WRITTEN TASK => Please tell how many of the lines below contain "none", using only a number.

EXTRACTED RECORDS =>
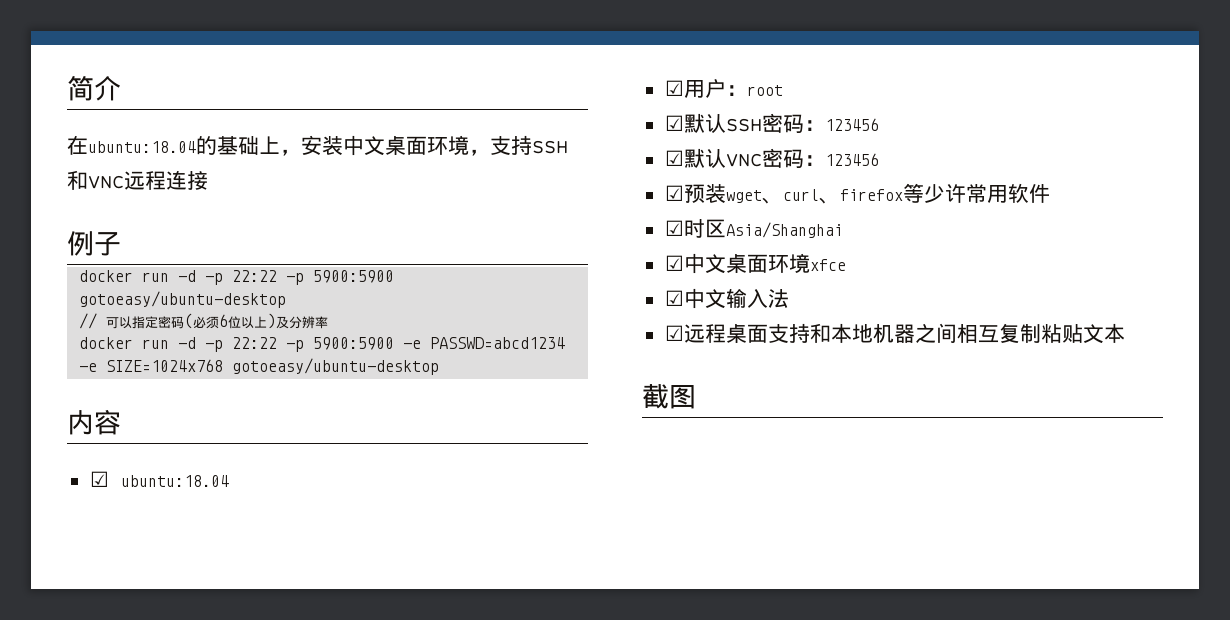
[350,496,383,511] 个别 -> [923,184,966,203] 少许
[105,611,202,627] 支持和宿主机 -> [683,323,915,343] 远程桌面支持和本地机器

...

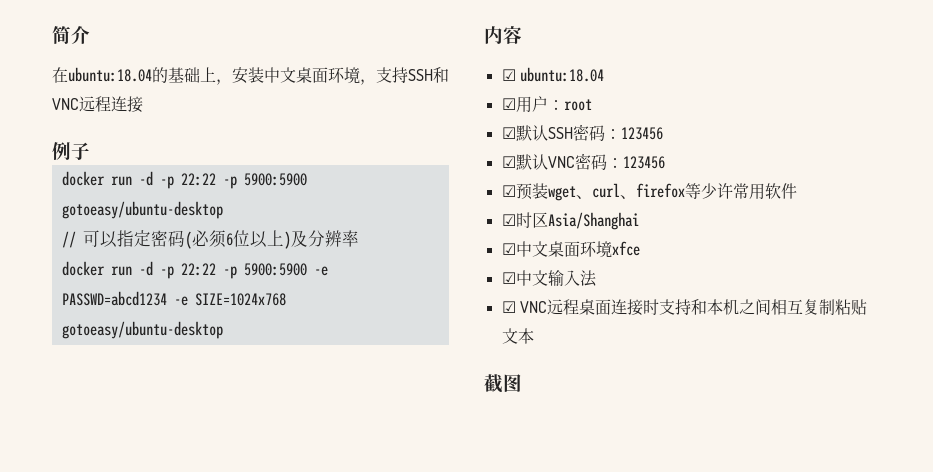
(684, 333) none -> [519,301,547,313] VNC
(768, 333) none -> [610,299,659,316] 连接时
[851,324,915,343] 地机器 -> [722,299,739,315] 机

TASK ANSWER => 2